What the exercise asks:
These records contain pictures, which must be left out; copy exactly the lines from the one with "left shoulder: (738, 139, 11)" up to and including the one with "left shoulder: (316, 466, -15)".

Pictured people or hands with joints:
____________________

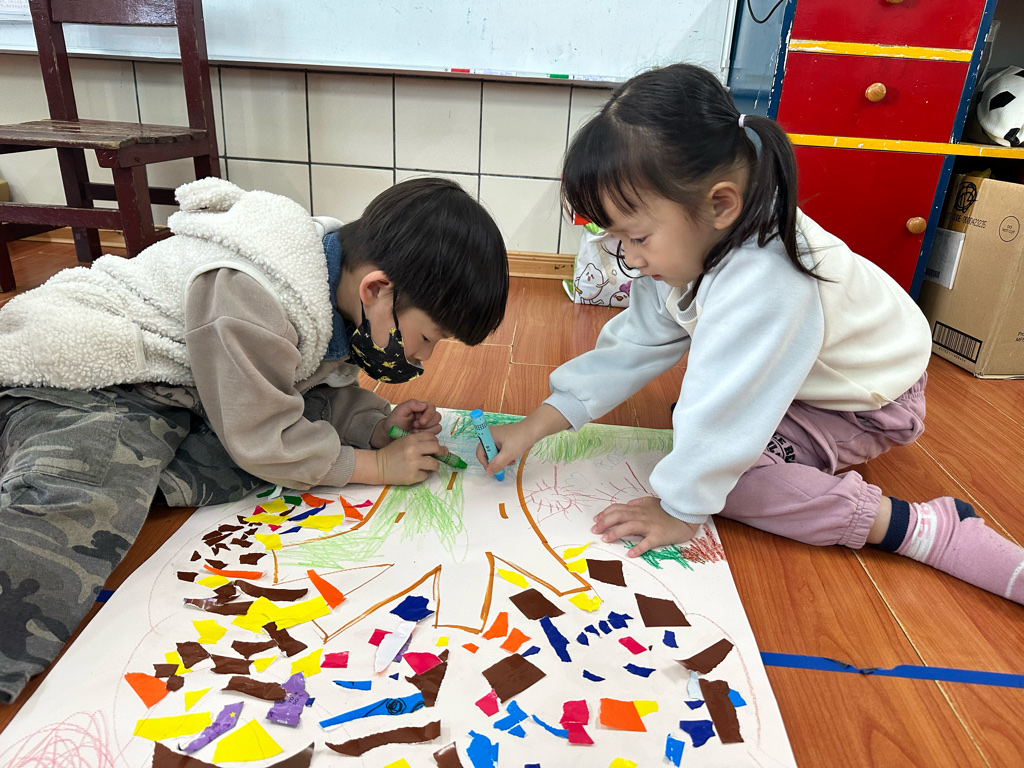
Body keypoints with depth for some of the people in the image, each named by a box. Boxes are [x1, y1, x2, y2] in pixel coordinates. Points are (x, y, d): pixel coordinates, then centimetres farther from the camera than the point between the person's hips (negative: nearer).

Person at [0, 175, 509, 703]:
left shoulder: (340, 283, -3)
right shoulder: (246, 297, -31)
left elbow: (323, 388, 9)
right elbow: (263, 439, -24)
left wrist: (379, 425, -9)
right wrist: (376, 465, -17)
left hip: (182, 392, 8)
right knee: (76, 507, -34)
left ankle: (136, 478, -19)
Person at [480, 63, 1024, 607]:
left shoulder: (758, 286, -41)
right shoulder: (695, 247, -13)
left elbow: (721, 418, -35)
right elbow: (631, 346, -9)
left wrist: (680, 509, -20)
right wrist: (535, 426, -13)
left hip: (870, 406, -8)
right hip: (808, 379, 9)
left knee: (719, 465, -24)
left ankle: (908, 526, -17)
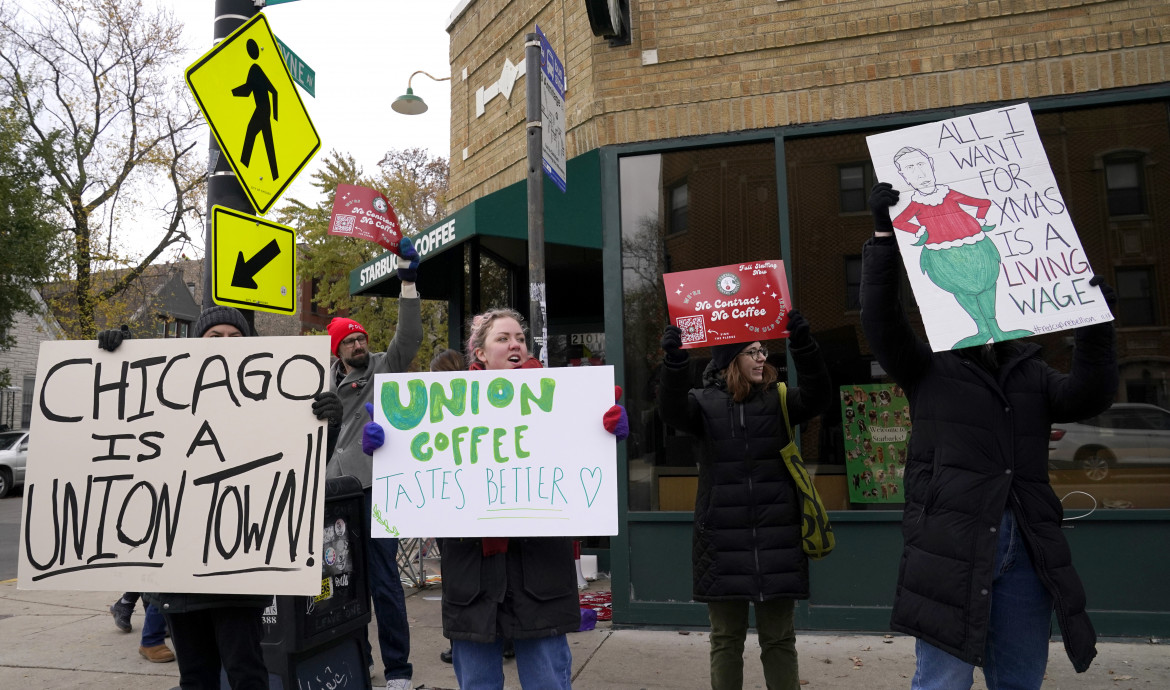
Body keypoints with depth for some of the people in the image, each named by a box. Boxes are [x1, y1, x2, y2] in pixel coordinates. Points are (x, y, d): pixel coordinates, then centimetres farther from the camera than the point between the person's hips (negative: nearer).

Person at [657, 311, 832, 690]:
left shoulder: (778, 399, 5)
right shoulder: (705, 401, 0)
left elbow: (818, 397, -11)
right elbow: (673, 411, -18)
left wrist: (802, 345, -25)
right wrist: (674, 361, -34)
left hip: (776, 539, 1)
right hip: (723, 540, -1)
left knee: (779, 638, 12)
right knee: (726, 638, 11)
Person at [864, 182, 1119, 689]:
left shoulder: (1030, 372, 19)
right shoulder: (929, 368, 5)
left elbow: (1088, 397, 3)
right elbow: (879, 319, -9)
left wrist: (1095, 329, -10)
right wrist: (884, 233, -16)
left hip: (1025, 548, 5)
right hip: (951, 546, -5)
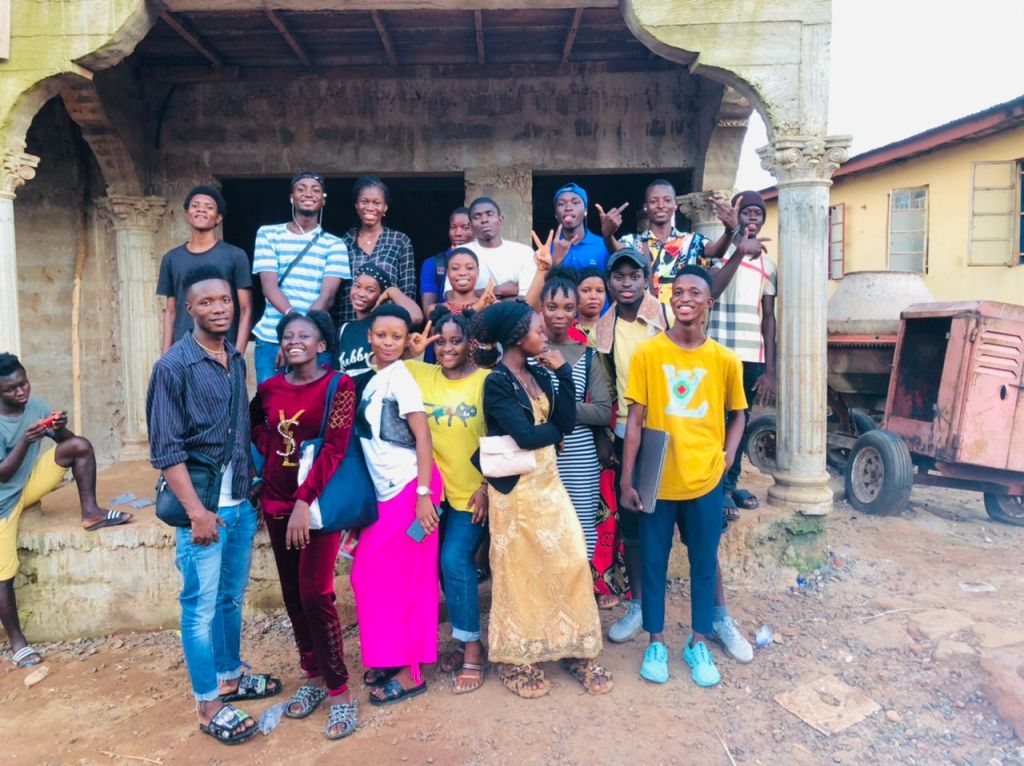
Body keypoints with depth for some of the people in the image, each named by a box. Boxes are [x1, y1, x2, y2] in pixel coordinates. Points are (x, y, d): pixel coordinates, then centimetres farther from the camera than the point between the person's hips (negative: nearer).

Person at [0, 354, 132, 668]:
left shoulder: (36, 405, -7)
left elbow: (65, 441, 0)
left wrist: (61, 428, -23)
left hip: (29, 485, 5)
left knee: (80, 445, -16)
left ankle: (90, 513, -7)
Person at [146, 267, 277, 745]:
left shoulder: (237, 359, 7)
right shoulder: (174, 366, -11)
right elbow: (165, 450, -13)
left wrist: (253, 488, 9)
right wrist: (197, 512, -17)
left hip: (242, 501, 6)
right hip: (203, 504, -6)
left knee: (232, 598, 19)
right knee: (202, 607, 5)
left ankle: (231, 678, 36)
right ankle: (208, 705, 19)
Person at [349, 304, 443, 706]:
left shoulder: (400, 378, -11)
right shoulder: (370, 378, 10)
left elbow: (423, 436, -15)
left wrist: (424, 493, -19)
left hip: (409, 487, -7)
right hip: (385, 490, 7)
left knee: (394, 575, -2)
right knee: (368, 574, 10)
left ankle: (408, 672, 10)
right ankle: (389, 658, 25)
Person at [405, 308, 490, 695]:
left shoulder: (486, 381, -10)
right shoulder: (420, 374, 2)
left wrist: (487, 487, -12)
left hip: (473, 492, -4)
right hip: (435, 490, 5)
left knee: (455, 562, -10)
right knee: (449, 565, 11)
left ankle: (472, 646, 9)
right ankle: (466, 640, 29)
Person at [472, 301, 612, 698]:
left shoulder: (540, 374, 9)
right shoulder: (496, 383, -13)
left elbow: (567, 422, -2)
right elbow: (526, 436, -22)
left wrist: (563, 373, -7)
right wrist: (555, 428, -3)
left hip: (548, 481, 7)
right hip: (516, 487, -7)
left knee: (570, 561, 7)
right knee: (520, 573, 4)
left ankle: (575, 651, 22)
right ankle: (517, 660, 21)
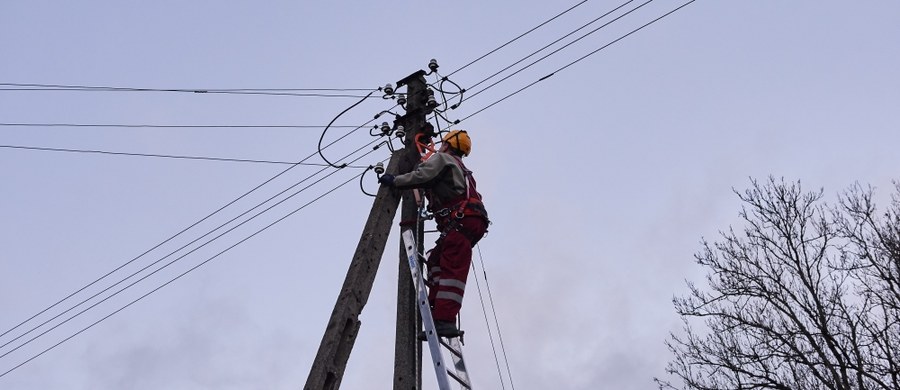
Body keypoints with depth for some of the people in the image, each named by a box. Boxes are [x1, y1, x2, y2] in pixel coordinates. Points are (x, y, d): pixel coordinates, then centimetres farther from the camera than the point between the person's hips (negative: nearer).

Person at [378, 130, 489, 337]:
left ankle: (445, 320, -27)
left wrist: (394, 180, 2)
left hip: (463, 219, -9)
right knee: (436, 260, 12)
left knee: (451, 268, -18)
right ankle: (437, 309, 0)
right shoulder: (461, 169, 35)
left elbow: (422, 176, -8)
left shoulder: (442, 158, 8)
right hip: (471, 221, 9)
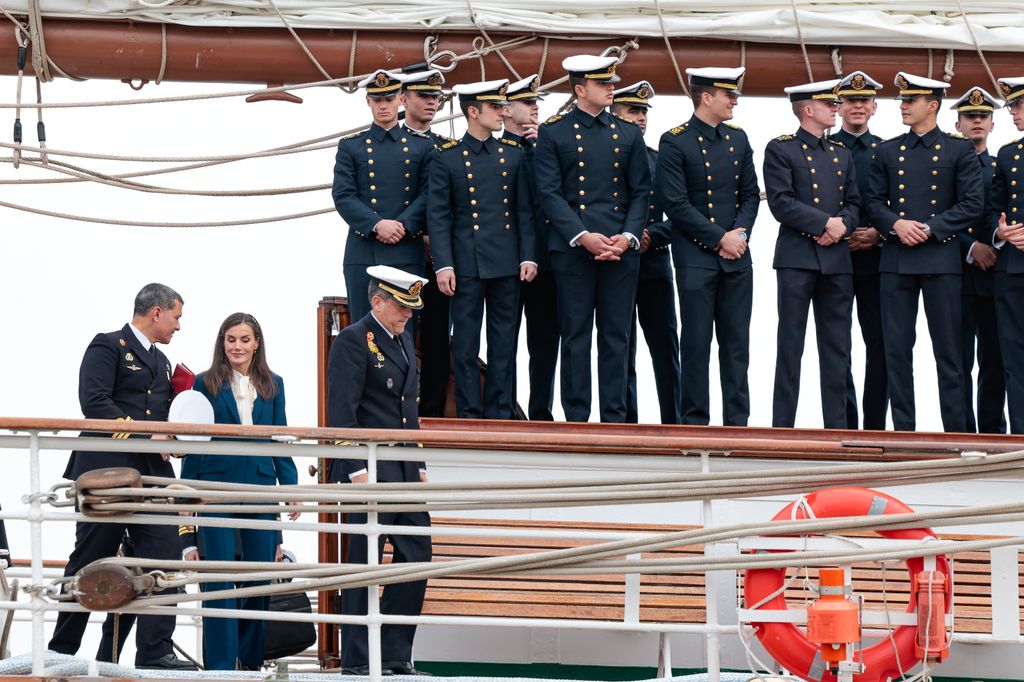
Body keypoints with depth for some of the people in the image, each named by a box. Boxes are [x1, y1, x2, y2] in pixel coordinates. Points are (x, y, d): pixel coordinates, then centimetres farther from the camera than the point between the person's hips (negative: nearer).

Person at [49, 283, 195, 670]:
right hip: (107, 472, -7)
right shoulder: (108, 347, -3)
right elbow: (94, 404, -15)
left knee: (163, 558, -5)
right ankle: (61, 650, 9)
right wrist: (145, 438, -18)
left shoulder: (161, 362, 22)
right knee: (88, 563, 0)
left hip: (152, 476, 7)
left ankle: (155, 651, -5)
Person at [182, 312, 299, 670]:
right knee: (220, 578, -4)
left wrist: (291, 486, 2)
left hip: (260, 488, 3)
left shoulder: (272, 385, 11)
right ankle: (221, 663, -2)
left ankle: (250, 659, 17)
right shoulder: (206, 383, 2)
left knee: (262, 575, 5)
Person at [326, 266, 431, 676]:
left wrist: (420, 466, 18)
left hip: (404, 472, 9)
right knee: (364, 562, -3)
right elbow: (342, 412, -15)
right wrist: (358, 470, -20)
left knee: (416, 556, 6)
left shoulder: (403, 339, 18)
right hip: (369, 469, -8)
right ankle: (357, 663, 3)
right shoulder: (354, 340, -9)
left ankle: (396, 658, 13)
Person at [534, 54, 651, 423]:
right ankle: (576, 418, 4)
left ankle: (615, 418, 6)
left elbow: (640, 192, 11)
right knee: (576, 336, 0)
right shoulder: (553, 133, 3)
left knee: (616, 336, 3)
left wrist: (628, 237, -5)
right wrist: (583, 237, -14)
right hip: (571, 250, -3)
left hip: (622, 249, 3)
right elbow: (549, 194, -3)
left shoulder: (628, 133, 13)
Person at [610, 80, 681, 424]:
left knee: (666, 347, 0)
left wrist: (650, 235, -8)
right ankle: (627, 424, 4)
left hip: (655, 265, 3)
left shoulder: (660, 160, 14)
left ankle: (673, 423, 3)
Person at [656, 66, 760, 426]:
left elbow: (750, 194, 14)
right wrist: (720, 238, -13)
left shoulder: (738, 139, 11)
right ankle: (695, 422, 3)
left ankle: (737, 420, 11)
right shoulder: (674, 142, -7)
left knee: (737, 342, 6)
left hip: (737, 257, 5)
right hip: (696, 257, -5)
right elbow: (676, 204, -12)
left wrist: (741, 233, -4)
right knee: (696, 343, -2)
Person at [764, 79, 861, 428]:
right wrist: (826, 223, -15)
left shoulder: (841, 154, 18)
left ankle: (836, 425, 7)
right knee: (790, 346, -4)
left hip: (837, 258, 5)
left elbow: (854, 204, 15)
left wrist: (842, 226, -6)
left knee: (837, 347, 4)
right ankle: (782, 425, -2)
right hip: (797, 258, -5)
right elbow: (781, 203, -10)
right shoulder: (781, 150, 0)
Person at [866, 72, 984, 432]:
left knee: (948, 349, -2)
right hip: (896, 260, 3)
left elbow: (973, 203, -3)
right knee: (897, 349, 2)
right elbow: (874, 202, 10)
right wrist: (896, 224, -10)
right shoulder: (887, 152, 12)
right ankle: (903, 428, 7)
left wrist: (930, 228, -12)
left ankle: (955, 430, 1)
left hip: (940, 258, -3)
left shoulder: (959, 150, 3)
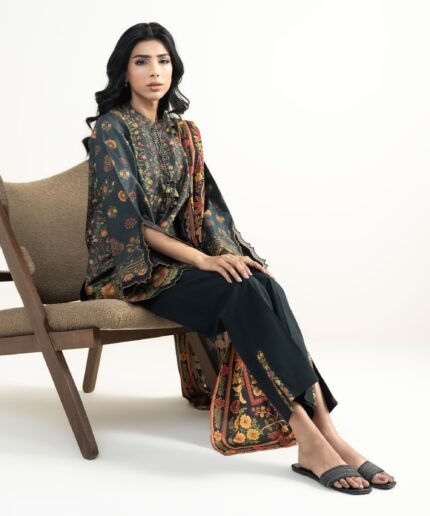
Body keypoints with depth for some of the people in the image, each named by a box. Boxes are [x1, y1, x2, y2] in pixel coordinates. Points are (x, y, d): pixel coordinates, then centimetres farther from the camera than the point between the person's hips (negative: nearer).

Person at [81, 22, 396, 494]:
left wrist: (228, 253, -10)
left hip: (178, 259, 5)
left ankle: (322, 430, -35)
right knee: (241, 292, -32)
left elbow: (204, 204, 11)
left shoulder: (183, 133, 14)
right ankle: (312, 439, -38)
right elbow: (127, 218, -15)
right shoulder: (111, 129, -6)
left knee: (265, 287, -27)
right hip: (131, 267, -5)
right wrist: (204, 260, -22)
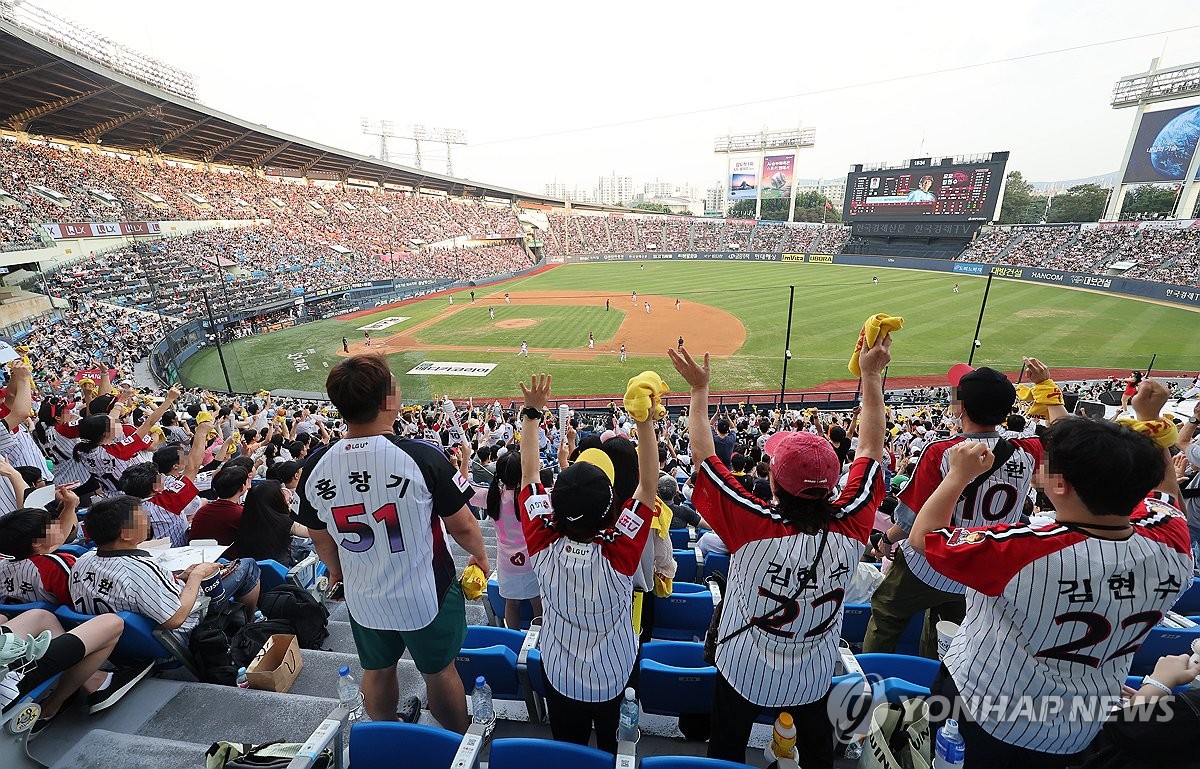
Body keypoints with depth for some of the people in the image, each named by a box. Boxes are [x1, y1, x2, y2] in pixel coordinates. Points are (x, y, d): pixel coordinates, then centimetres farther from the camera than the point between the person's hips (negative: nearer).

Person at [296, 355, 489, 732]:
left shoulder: (316, 466, -15)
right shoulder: (422, 456, -29)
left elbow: (320, 537, 2)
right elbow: (463, 526, -18)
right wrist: (480, 556, 3)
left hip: (364, 597, 4)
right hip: (427, 595, -3)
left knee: (377, 673, 28)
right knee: (440, 672, 21)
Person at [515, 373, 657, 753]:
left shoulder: (543, 547, -29)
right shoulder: (618, 555, -34)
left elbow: (530, 475, -19)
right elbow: (649, 485, -28)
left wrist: (531, 412, -15)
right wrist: (645, 420, -32)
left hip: (558, 676, 2)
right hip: (616, 680, -1)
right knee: (614, 750, 26)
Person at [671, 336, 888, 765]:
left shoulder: (754, 529, -37)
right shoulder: (850, 529, -27)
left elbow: (703, 457, -28)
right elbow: (871, 450, -15)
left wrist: (699, 390, -20)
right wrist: (872, 375, -9)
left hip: (745, 673, -3)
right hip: (814, 676, 3)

____________________

Your response:
left shoulder: (738, 139, 11)
right ankle: (695, 422, 3)
left ankle: (737, 420, 11)
right shoulder: (674, 142, -7)
left knee: (737, 342, 6)
left hip: (737, 257, 5)
right hip: (696, 257, -5)
right elbow: (676, 204, -12)
left wrist: (741, 233, -4)
right knee: (696, 343, -2)
Person at [764, 79, 861, 428]:
right wrist: (826, 223, -15)
left shoulder: (841, 154, 18)
left ankle: (836, 425, 7)
right knee: (790, 346, -4)
left hip: (837, 258, 5)
left elbow: (854, 204, 15)
left wrist: (842, 226, -6)
left knee: (837, 347, 4)
right ankle: (782, 425, -2)
right hip: (797, 258, -5)
right elbow: (781, 203, -10)
right shoulder: (781, 150, 0)
Person at [866, 72, 984, 432]:
left knee: (948, 349, -2)
right hip: (896, 260, 3)
left elbow: (973, 203, -3)
right knee: (897, 349, 2)
right elbow: (874, 202, 10)
right wrist: (896, 224, -10)
right shoulder: (887, 152, 12)
right ankle: (903, 428, 7)
left wrist: (930, 228, -12)
left ankle: (955, 430, 1)
left hip: (940, 258, -3)
left shoulder: (959, 150, 3)
Body keypoints with depth for some of the people in the image, each named by a box. Boxes are [x1, y1, x2, y2] in pixel coordinates. Points are (x, y, d): pixel coordinates, then centimetres farther from the camera than the point between the person's hips (negative: nearer).

Person at [81, 22, 396, 494]:
left wrist: (228, 253, -10)
left hip: (178, 259, 5)
left ankle: (322, 430, -35)
right knee: (241, 292, -32)
left elbow: (204, 204, 11)
left shoulder: (183, 133, 14)
right ankle: (312, 439, -38)
right elbow: (127, 218, -15)
right shoulder: (111, 129, -6)
left knee: (265, 287, -27)
right hip: (131, 267, -5)
right wrist: (204, 260, -22)
Body keypoints with depth for some of the people in the image, each named by a box. Boxes are [x1, y1, x2, y2] in pixel coordinates. Points are (x, y, d): pixel coordinates, then centimetres farther from the camera than the point between the person's hips (negative: nearer).

Person at [296, 355, 489, 732]:
left shoulder: (316, 466, -15)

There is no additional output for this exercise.